Debian Technical Committee Votes For Systemd Over Upstart
sfcrazy writes "Bdale Garbee,chairman of the Debian Technical Committee, called for a ballot from the TC to chose the default init system. The votes are in systemd is the clear winner here. Bdale himself voted for systemd."
Obviously, there's been a big push across the board by many various distros, but what are the real benefits of systemd? Is it better for average end-users (Easier? Faster?) or those more technically inclined (more stable, uses less resources, more configurable)? Or is this simply a case of it just being non-Canonical?
First, sysvinit sucks. All other Unix'es have abandoned it years ago. Only lethargy and lack of real improved Linux init-systems kept Linux on this sinking boat.
Linux distros have historically been extremely fragmented with no commonality between them for doing even simple things. It is impossible to make a simple distro agnostic gui that shows what the distro is called, or how to set time, or change the network values. There are probably 20 known different places that distros hide their name and release number.

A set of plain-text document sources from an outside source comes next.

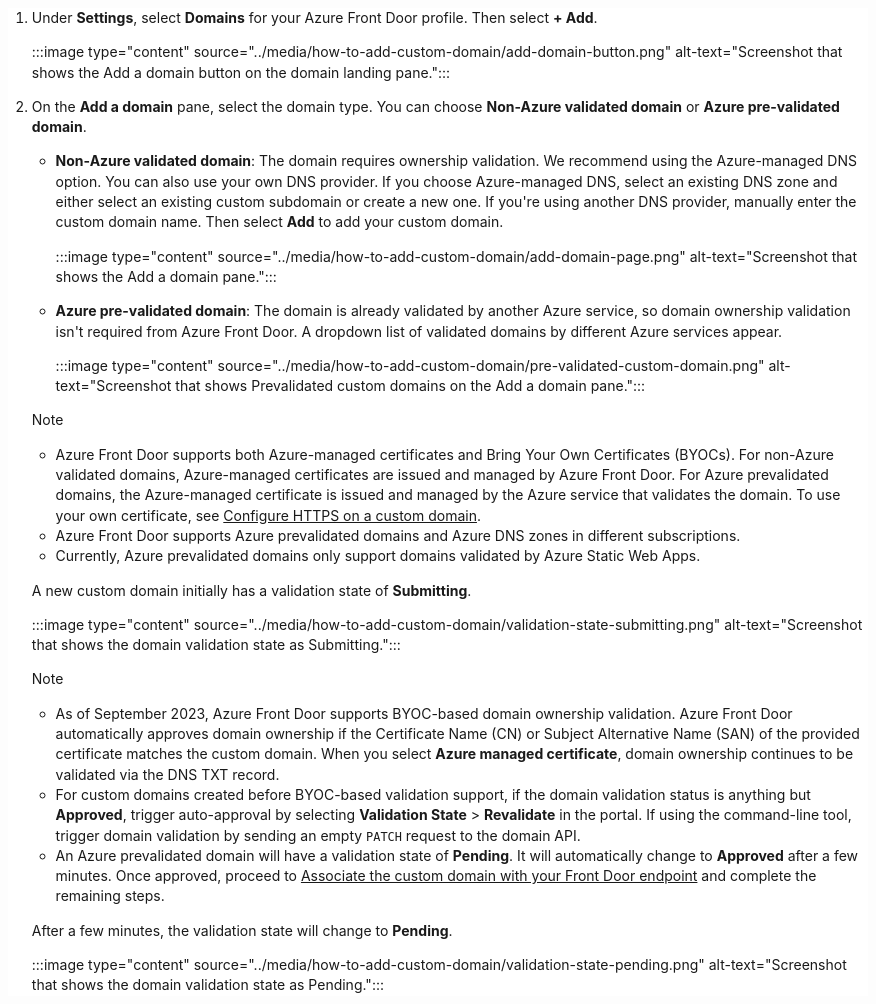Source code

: 1. Under **Settings**, select **Domains** for your Azure Front Door profile. Then select **+ Add**.

    :::image type="content" source="../media/how-to-add-custom-domain/add-domain-button.png" alt-text="Screenshot that shows the Add a domain button on the domain landing pane.":::

1. On the **Add a domain** pane, select the domain type. You can choose **Non-Azure validated domain** or **Azure pre-validated domain**.

    * **Non-Azure validated domain**: The domain requires ownership validation. We recommend using the Azure-managed DNS option. You can also use your own DNS provider. If you choose Azure-managed DNS, select an existing DNS zone and either select an existing custom subdomain or create a new one. If you're using another DNS provider, manually enter the custom domain name. Then select **Add** to add your custom domain.

        :::image type="content" source="../media/how-to-add-custom-domain/add-domain-page.png" alt-text="Screenshot that shows the Add a domain pane.":::

    * **Azure pre-validated domain**: The domain is already validated by another Azure service, so domain ownership validation isn't required from Azure Front Door. A dropdown list of validated domains by different Azure services appear.

        :::image type="content" source="../media/how-to-add-custom-domain/pre-validated-custom-domain.png" alt-text="Screenshot that shows Prevalidated custom domains on the Add a domain pane.":::

    > [!NOTE]
    > * Azure Front Door supports both Azure-managed certificates and Bring Your Own Certificates (BYOCs). For non-Azure validated domains, Azure-managed certificates are issued and managed by Azure Front Door. For Azure prevalidated domains, the Azure-managed certificate is issued and managed by the Azure service that validates the domain. To use your own certificate, see [Configure HTTPS on a custom domain](how-to-configure-https-custom-domain.md).
    > * Azure Front Door supports Azure prevalidated domains and Azure DNS zones in different subscriptions.
    > * Currently, Azure prevalidated domains only support domains validated by Azure Static Web Apps.

    A new custom domain initially has a validation state of **Submitting**.

    :::image type="content" source="../media/how-to-add-custom-domain/validation-state-submitting.png" alt-text="Screenshot that shows the domain validation state as Submitting.":::

    > [!NOTE]
    > * As of September 2023, Azure Front Door supports BYOC-based domain ownership validation. Azure Front Door automatically approves domain ownership if the Certificate Name (CN) or Subject Alternative Name (SAN) of the provided certificate matches the custom domain. When you select **Azure managed certificate**, domain ownership continues to be validated via the DNS TXT record.
    > * For custom domains created before BYOC-based validation support, if the domain validation status is anything but **Approved**, trigger auto-approval by selecting **Validation State** > **Revalidate** in the portal. If using the command-line tool, trigger domain validation by sending an empty `PATCH` request to the domain API.
    > * An Azure prevalidated domain will have a validation state of **Pending**. It will automatically change to **Approved** after a few minutes. Once approved, proceed to [Associate the custom domain with your Front Door endpoint](#associate-the-custom-domain-with-your-azure-front-door-endpoint) and complete the remaining steps.

    After a few minutes, the validation state will change to **Pending**.

    :::image type="content" source="../media/how-to-add-custom-domain/validation-state-pending.png" alt-text="Screenshot that shows the domain validation state as Pending.":::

There was also a widening gap between the development of Linux kernel features, and what user programs actually used. There simply wasn't any common infra structure.
systemd is an (very successful) attempt to create common Linux plumbing system that tries to solve the problems described above. It is incredible helpful towards all desktop environment developers with such a common and uniform platform, they can now easily make distro agnostic programs that can do interesting and useful things, and eg. both Gnome and KDE can remove huge chunks of fragile code concerning user and session management.
By tying the init system with the kernel, it suddenly becomes possible to do things impossible before, like logging from the second the kernel gets boot strapped, or using cgroups to ensure that important things gets priority (from desktop startup process, to give priority to foreground video's)
From logging, to program development, to speed and resource improvements, systemd is superior to anything else out there on every thing that is even slightly important. That is why almost every distro is embracing it, or is going to adopt it in the future (even Slackware will in the end). Disregarding rants against one of systemd main developers, Poettering* and empty platitudes about "UNIX philosophy" or "KISS", systemd is simply the most technical superior Linux init system in existence.
So the future Linux development stack is systemd, cgroups, kdbus and Wayland, It is an incredible powerful combo.
*Poettering, a main systemd developer among the +400 contributers, are often accused of making sound actually work on Linux with his Pulseaudio sound daemon. A crime not easily forgotten by those people that now posses useless knowledge about arcane Alsa rituals needed to do anything useful in the days before PA.